Two scientific sessions, “Image Acquisition and QA” and “Vocabularies and Ontologies,” stood out from the rest for Nagy. In “Image Acquisition,” participants covered topics from technologist peer review to reject analysis and image quality monitoring.
“We had a stellar session on quality control and how PACS is no longer used primarily as a clinical workflow device but as a knowledge base for quality methods, for doing reject analysis, to manage equipment. Leveraging informatics techniques to understand good image quality is going to be a fun challenge,” he said.
In “Vocabularies and Ontologies,” participants explored lexicon usage and how searching for data in the report and through the internet can provide decision support to make diagnosis and to educate referring physicians and patients. “Decision support is going to be another area that explodes in the next few years in terms of helping the radiologist make a diagnosis and communicate that better to patients and referring physicians directly,” he added.
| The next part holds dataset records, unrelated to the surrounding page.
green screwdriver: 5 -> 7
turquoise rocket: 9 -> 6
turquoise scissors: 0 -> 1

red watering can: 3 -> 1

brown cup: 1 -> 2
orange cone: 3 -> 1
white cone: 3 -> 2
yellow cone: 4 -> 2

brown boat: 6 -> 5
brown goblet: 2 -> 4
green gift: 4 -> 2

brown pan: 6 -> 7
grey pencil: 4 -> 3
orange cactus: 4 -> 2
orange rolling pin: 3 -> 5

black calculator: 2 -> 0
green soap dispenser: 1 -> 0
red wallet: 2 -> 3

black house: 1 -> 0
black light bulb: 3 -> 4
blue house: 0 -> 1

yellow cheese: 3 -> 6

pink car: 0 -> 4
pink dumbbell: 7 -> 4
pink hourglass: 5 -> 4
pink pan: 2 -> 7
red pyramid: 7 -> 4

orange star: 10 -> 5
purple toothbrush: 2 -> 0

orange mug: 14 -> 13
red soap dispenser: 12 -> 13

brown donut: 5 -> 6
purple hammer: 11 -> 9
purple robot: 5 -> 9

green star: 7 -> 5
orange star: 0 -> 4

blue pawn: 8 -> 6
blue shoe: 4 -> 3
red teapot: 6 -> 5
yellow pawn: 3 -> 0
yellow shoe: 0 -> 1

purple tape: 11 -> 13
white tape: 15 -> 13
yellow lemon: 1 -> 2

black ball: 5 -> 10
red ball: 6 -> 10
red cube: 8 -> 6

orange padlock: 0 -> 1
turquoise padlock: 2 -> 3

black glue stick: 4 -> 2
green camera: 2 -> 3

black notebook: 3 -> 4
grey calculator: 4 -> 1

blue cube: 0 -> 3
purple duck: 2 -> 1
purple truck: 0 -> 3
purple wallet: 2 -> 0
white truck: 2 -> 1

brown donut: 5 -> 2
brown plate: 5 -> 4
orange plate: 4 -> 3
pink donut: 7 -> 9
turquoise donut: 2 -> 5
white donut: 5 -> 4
Overall, Nagy said that the sessions and presentations presented a compelling case for the “ladder of leadership” for a practicing imaging informatics professional in a hospital. “Today, they might be a PACS administrator, but we showed them methods to become far more than that—to become the information power brokers of their departments and practice to help management make better decisions.”
“The job of the PACS administrator yesterday was to install, support and ensure PACS was running. Now it is changing into a role where companies ask, can this person help drive the strategic vision of the department to leverage IT to improve its mission?” Nagy concluded.